Our entire College community is focused on the success — and the intrinsic value — of every single one of our students. There is not one person that has ever been associated with Polk State that we would be willing to discount or discard.
When we say, as we often do, “We are Polk” — that is what we are saying. We are a collection of individuals who share communities and dreams and challenges and opportunities.
This afternoon, we are less than we were yesterday.
We are still Polk, but we are missing Joe and Christian, and we continue to worry about and hope for Esteban.
For them and for their families and loved ones, we will continue to grieve, to worry and to pray.
We also, however, must somehow muster the strength to persist.
Not because we can easily shake off the tragedy unfolding around us — but because persisting is what we do.
Take a moment to look around you. You see friends, colleagues, students, mentors — and perfect strangers. All of us are united in our commitment to the College — and, thus, to each other.
As we move forward to what should be the most joyous of Polk State events — Commencement, which is just days away — I ask you to continue looking around you at those friends, colleagues, students, mentors and perfect strangers.

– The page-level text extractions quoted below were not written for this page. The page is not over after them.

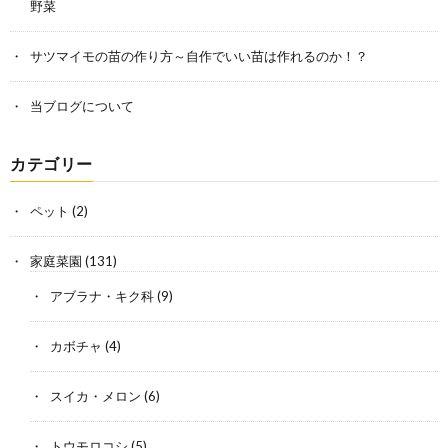
野菜
サツマイモの苗の作り方～自作でいい苗は作れるのか！？
当ブログについて
カテゴリー
ペット
(2)
家庭菜園
(131)
アブラナ・キク科
(9)
カボチャ
(4)
スイカ・メロン
(6)
トウモロコシ
(5)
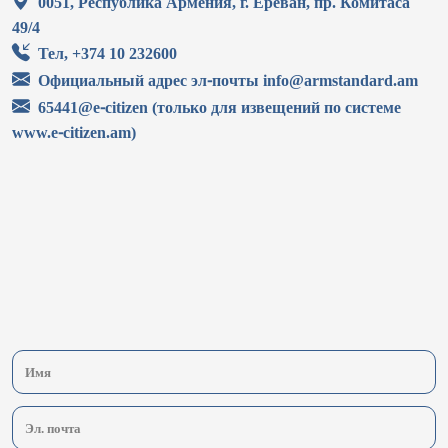
0051, Республика Армения, г. Ереван, пр. Комитаса
49/4
Тел, +374 10 232600
Официальный адрес эл-почты info@armstandard.am
65441@e-citizen (только для извещений по системе
www.e-citizen.am)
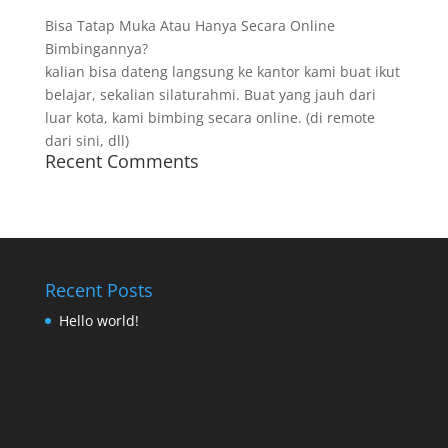
Bisa Tatap Muka Atau Hanya Secara Online
Bimbingannya?
kalian bisa dateng langsung ke kantor kami buat ikut
belajar, sekalian silaturahmi. Buat yang jauh dari
luar kota, kami bimbing secara online. (di remote
dari sini, dll)
Recent Comments
Recent Posts
Hello world!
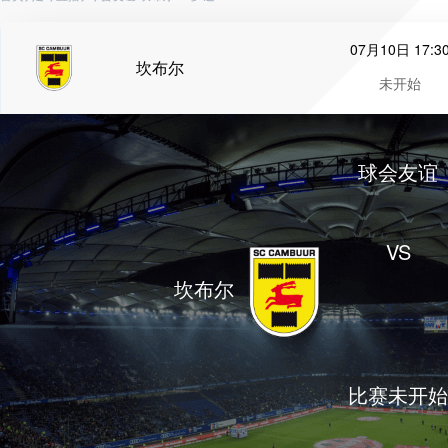
07月10日 17:3
坎布尔
未开始
球会友谊
VS
坎布尔
比赛未开始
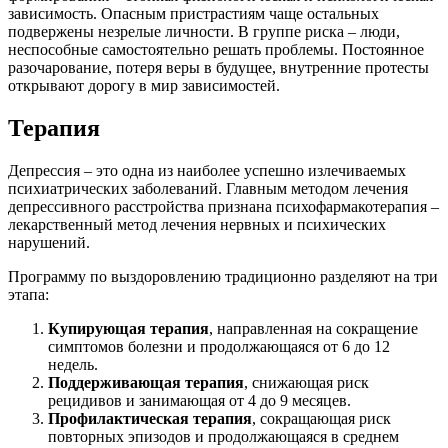
зависимость. Опасным пристрастиям чаще остальных
подвержены незрелые личности. В группе риска – люди,
неспособные самостоятельно решать проблемы. Постоянное
разочарование, потеря веры в будущее, внутренние протесты
открывают дорогу в мир зависимостей.
Терапия
Депрессия – это одна из наиболее успешно излечиваемых
психиатрических заболеваний. Главным методом лечения
депрессивного расстройства признана психофармакотерапия –
лекарственный метод лечения нервных и психических
нарушений.
Программу по выздоровлению традиционно разделяют на три
этапа:
Купирующая терапия
, направленная на сокращение
симптомов болезни и продолжающаяся от 6 до 12
недель.
Поддерживающая терапия
, снижающая риск
рецидивов и занимающая от 4 до 9 месяцев.
Профилактическая терапия
, сокращающая риск
повторных эпизодов и продолжающаяся в среднем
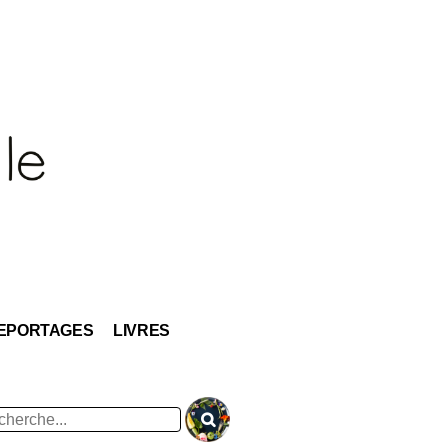
EPORTAGES
LIVRES
hercher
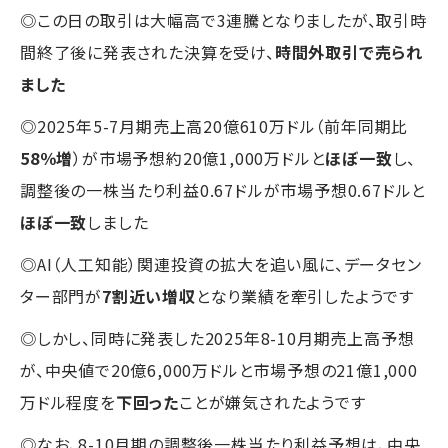
◎この日の取引は大幅高で3連騰となりましたが、取引時
間終了後に発表された決算を受け、
時間外取引で売られ
ました
◎2025年5-7月期売上高20億610万ドル（前年同期比
58％増
）が市場予想約20億1,000万ドルと
ほぼ一致
し、
調整後の一株当たり利益0.67ドルが市場予想0.67ドルと
ほぼ一致
しました
◎AI（人工知能）関連投資の拡大を追い風に、データセン
ター部門が
7割近い増収
となり業績を牽引したようです
◎しかし、同時に発表した2025年8-10月期売上高予想
が、中央値で20億6,000万ドルと市場予想の21億1,000
万ドル程度を
下回った
ことが嫌気されたようです
◎なお、8-10月期の調整後一株当たり利益予想は、中央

We need each other. That is why we are here.
Eagles in the wild are not known to be flocking birds — but Polk State Eagles certainly are.
I ask you to support one another, to reach out to the families of our affected students, to attend to the needs of colleagues who are stricken with grief.
Enjoy memories of the students we’ve lost. Remind yourself of the impacts they made in your life and relish the impact you certainly had on theirs — because that’s what happens at our College.
Be patient with one another. Be kind. Look for opportunities to be a comfort — and don’t hesitate to ask for help when you need it.
But whatever you do, as you move forward from this day, don’t forget the moment you heard a local police report that “three young men were shot.”
Don’t forget that – here in Polk, here at Polk, there are no strangers.
Those young men last night were named Joe, Christian and Esteban.
They were ours, and they remain so.
They were Polk, and they remain so.
We are Polk.
We are grieving, as we must.
But we will persist.
That is the heritage of this College. It is what I see in your eyes and know about your spirit.
I have never been more sad, but I have also never been more proud.
Again: Thank you for being here today. And thank you for all you will do in the coming days to make Polk what Joe and Christian dreamed it would be — and what Esteban will feel when he comes home.
The College referred all questions regarding the ongoing criminal investigation to the Winter Haven Police Department.